REQUIRED WORK: Only lines holding the string "size" are wanted; copy each one from the material.

DATA TO USE:

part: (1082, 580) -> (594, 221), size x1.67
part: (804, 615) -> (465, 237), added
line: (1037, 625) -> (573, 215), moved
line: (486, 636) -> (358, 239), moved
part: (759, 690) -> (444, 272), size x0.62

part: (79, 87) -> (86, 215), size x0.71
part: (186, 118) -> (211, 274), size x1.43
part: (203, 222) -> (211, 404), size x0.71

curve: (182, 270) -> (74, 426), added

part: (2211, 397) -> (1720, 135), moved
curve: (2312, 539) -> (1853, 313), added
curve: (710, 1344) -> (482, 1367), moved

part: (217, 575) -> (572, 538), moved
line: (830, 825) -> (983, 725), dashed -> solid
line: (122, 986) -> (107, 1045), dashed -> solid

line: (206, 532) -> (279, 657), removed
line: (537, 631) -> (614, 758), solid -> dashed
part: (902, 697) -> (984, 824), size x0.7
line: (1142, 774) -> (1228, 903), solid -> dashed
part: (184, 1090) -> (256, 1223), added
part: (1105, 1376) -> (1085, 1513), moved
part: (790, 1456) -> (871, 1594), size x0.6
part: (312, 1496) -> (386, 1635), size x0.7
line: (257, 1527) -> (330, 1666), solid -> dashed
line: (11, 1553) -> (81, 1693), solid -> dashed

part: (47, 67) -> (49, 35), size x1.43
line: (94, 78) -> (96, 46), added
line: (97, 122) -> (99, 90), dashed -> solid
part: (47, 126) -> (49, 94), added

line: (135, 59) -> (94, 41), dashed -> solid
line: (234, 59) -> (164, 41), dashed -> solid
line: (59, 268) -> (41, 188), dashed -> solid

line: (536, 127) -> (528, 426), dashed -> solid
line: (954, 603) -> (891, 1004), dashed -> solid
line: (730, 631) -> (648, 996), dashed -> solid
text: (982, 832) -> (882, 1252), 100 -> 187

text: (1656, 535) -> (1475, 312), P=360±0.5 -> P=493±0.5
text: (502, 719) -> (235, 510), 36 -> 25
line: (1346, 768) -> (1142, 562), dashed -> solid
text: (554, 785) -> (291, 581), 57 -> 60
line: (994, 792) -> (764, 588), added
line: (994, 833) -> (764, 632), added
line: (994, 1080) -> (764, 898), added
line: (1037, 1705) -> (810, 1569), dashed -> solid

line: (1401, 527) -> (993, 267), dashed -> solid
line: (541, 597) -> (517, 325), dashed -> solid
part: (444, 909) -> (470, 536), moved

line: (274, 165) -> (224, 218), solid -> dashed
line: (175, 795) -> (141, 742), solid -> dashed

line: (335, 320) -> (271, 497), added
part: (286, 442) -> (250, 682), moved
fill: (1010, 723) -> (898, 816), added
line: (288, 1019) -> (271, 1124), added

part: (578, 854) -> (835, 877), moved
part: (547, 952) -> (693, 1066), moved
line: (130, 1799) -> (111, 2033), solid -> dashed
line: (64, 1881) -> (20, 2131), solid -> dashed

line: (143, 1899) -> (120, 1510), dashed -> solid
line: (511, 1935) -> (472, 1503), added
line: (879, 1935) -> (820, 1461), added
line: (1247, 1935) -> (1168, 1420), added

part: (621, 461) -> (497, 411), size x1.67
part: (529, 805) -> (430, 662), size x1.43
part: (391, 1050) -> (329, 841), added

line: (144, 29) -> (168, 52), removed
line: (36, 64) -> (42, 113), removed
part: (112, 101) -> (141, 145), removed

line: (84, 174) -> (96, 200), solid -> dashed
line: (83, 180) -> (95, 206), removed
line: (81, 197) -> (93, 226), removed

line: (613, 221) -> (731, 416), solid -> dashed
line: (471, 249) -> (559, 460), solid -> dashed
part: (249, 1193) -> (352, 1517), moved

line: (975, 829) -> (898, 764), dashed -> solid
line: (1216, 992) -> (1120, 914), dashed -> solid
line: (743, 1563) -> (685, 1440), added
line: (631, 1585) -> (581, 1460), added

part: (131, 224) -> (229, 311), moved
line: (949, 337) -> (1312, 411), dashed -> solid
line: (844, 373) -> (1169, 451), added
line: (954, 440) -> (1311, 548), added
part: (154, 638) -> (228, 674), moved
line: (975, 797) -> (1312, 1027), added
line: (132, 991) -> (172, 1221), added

WRITTEN ANSWER:
part: (1082, 580) -> (594, 221), size x1.67
part: (759, 690) -> (444, 272), size x0.62
part: (79, 87) -> (86, 215), size x0.71
part: (186, 118) -> (211, 274), size x1.43
part: (203, 222) -> (211, 404), size x0.71
part: (902, 697) -> (984, 824), size x0.7
part: (790, 1456) -> (871, 1594), size x0.6
part: (312, 1496) -> (386, 1635), size x0.7
part: (47, 67) -> (49, 35), size x1.43
part: (621, 461) -> (497, 411), size x1.67
part: (529, 805) -> (430, 662), size x1.43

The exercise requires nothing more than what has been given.